» **BRIEF**
Gather all lines in the records below that include the word "Moreno".

[Opening GIVEN RECORDS section]

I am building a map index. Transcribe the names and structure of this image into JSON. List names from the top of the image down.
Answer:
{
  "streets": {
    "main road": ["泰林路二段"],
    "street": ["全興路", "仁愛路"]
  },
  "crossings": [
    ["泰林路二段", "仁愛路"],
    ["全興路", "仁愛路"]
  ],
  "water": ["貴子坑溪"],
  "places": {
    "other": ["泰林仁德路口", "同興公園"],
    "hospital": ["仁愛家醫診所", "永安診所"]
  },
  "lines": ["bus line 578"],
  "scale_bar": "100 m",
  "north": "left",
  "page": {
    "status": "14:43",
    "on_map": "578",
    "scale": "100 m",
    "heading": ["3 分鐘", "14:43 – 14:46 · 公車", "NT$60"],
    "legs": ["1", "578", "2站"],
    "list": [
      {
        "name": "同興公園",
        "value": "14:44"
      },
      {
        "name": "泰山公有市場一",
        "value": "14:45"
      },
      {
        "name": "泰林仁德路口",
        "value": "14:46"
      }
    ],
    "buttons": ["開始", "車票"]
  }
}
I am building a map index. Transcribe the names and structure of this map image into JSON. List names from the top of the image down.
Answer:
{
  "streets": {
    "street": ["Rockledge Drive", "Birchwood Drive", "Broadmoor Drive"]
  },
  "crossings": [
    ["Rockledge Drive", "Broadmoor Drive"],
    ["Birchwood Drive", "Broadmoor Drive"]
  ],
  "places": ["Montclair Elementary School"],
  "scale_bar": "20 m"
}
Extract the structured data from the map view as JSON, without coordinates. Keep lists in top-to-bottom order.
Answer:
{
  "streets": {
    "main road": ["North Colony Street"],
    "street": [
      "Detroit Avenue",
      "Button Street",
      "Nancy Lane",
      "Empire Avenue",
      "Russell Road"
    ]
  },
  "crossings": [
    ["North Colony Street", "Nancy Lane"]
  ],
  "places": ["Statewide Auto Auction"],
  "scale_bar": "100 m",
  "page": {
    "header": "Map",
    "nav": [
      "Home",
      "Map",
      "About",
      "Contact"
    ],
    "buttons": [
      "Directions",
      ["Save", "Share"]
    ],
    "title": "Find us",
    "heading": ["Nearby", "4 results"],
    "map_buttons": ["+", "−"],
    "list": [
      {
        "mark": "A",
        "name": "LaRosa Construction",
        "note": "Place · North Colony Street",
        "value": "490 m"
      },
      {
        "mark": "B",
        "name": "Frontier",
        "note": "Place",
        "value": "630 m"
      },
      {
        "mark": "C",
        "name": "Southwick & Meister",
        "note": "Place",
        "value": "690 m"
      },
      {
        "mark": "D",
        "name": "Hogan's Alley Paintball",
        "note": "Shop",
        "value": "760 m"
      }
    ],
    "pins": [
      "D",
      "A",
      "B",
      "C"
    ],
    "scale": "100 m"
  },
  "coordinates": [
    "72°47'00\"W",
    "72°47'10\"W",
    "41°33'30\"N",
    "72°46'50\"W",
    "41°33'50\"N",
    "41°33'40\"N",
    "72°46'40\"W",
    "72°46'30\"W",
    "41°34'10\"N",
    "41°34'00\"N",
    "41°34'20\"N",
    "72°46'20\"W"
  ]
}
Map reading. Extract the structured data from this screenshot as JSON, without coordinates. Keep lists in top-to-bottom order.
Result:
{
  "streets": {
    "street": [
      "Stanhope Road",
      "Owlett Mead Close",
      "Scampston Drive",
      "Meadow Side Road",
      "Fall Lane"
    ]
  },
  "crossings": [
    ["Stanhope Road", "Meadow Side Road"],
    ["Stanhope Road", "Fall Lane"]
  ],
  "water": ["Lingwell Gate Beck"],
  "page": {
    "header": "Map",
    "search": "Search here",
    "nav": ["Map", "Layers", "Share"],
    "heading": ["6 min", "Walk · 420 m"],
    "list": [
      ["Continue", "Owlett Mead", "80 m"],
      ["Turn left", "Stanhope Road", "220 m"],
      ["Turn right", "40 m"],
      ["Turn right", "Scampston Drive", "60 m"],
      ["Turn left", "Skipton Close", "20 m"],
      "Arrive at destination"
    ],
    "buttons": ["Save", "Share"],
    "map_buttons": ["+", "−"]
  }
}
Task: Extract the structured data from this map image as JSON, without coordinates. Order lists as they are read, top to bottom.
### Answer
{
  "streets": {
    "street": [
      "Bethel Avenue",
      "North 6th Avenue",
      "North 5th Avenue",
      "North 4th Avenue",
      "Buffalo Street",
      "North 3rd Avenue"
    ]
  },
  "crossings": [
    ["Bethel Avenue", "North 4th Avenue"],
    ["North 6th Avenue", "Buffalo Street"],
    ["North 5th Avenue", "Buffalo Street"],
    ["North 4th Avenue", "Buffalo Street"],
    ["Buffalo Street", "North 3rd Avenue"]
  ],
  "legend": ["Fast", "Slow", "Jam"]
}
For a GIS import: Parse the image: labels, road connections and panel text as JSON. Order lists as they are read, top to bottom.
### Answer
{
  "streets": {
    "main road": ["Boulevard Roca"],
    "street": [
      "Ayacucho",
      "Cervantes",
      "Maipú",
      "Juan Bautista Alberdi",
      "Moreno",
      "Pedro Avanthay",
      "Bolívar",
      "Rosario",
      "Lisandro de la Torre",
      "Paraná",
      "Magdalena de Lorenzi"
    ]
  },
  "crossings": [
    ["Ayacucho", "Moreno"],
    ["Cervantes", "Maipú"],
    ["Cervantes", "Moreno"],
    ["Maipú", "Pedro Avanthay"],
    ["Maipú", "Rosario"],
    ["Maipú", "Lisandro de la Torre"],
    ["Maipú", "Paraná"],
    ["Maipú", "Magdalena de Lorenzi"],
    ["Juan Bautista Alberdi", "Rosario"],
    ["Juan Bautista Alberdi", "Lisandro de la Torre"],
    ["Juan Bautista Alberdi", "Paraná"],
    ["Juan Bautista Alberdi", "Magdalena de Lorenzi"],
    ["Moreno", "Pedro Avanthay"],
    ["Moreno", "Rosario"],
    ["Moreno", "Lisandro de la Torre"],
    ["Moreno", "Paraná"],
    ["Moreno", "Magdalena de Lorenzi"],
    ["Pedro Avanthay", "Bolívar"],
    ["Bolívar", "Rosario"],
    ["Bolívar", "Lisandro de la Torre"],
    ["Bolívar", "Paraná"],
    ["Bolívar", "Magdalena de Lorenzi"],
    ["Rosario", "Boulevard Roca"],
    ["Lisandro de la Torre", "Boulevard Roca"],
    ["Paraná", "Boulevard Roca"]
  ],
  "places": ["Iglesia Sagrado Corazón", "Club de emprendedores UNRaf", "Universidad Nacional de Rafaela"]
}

[Closing GIVEN RECORDS section]

» **COMPLETED EXERCISE**
      "Moreno",
    ["Ayacucho", "Moreno"],
    ["Cervantes", "Moreno"],
    ["Moreno", "Pedro Avanthay"],
    ["Moreno", "Rosario"],
    ["Moreno", "Lisandro de la Torre"],
    ["Moreno", "Paraná"],
    ["Moreno", "Magdalena de Lorenzi"],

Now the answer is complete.